Maduro says dollar transactions in Venezuela are an 'escape valve'

Maduro says dollar transactions in Venezuela are an
# 18 November 2019 03:52 (UTC +04:00)

Venezuelan President Nicolás Maduro said on Sunday that dollar transactions, which have been growing in the country in recent months, are an “escape valve” that could help the economy in recession, amid U.S. sanctions and ongoing currency controls, APA reports citing Fox News.

The official currency, the bolivar, has depreciated more than 90% this year, while hyperinflation in the first nine months of the year clocked in at 4,680%, according to the central bank. The runaway inflation has reduced the purchasing power of the minimum wage, which together with food assistance, is equivalent to about $10 per month.

“I don’t see it as a bad thing... this process that they call ‘dollarization.’ It can help the recovery of the country, the spread of productive forces in the country, and the functioning of the economy...Thank God it exists,” Maduro said in an interview broadcast on the television channel Televen.

The president, who at least until 2018 forbid the use of the dollar, added that he is evaluating transactions in dollars, but that the official currency, which will continue to circulate in the country, will be the bolivar.

Since 2003 the official exchange rate has been set by Venezuela’s central bank, but in the past year, that rate has become more flexible.

“There are people who criticize it, no no, here, Venezuela will always have its currency ... we will always have the bolivar and we will recover it and we will defend it,” he said in an interview with José Vicente Rangel, a leftist politician and vice president during the government of Hugo Chávez.

Under more severe U.S. sanctions, the central bank has started injecting euros in cash into the economy through banking, which has doubled in recent weeks. Even the government and PDVSA pay contractors with the European currency. The foreign currencies enter the economy largely from the sale of some shipments of crude oil and gold.

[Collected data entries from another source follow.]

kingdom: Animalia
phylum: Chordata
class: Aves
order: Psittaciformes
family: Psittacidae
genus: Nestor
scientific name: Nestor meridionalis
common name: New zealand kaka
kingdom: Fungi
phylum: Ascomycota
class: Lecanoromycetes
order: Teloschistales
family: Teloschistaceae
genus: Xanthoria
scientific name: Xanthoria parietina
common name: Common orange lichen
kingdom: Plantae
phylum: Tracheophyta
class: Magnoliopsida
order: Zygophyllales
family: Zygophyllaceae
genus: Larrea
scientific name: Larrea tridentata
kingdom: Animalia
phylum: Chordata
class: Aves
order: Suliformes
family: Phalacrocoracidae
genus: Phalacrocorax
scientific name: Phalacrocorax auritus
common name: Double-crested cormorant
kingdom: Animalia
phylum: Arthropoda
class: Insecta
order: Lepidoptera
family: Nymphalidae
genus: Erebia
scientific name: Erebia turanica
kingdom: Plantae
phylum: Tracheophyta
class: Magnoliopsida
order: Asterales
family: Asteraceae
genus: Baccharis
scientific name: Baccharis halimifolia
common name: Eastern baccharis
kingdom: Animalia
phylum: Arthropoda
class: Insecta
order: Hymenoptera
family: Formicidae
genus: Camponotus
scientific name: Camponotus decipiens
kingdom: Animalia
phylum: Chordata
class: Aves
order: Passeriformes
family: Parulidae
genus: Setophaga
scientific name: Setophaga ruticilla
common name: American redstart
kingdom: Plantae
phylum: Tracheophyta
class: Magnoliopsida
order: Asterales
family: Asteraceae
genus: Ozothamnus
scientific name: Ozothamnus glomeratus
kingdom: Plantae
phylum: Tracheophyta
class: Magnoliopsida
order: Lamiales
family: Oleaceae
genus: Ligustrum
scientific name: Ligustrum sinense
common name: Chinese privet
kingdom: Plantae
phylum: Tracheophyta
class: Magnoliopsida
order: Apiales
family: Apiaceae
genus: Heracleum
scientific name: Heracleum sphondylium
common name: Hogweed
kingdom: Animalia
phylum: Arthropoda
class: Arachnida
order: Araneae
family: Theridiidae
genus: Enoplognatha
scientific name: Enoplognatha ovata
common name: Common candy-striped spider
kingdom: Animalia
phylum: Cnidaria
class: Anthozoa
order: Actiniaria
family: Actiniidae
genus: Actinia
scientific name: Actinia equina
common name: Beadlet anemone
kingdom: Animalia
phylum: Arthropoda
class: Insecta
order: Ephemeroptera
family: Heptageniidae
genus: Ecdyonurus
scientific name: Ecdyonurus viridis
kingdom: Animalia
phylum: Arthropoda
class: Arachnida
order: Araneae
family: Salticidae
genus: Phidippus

Recently, Caracas-based consultancy Ecoanalitica estimated 53.8% of transactions in the first 15 days of October were carried out in dollars, according to a sampling of the country’s seven main cities. That number reached 86% in the oil-rich city of Maracaibo, which has been badly hit by power cuts.

Venezuela faces a deep economic crisis, which has generated a humanitarian crisis and a forced migration of over 4 million Venezuelans, according to UN data.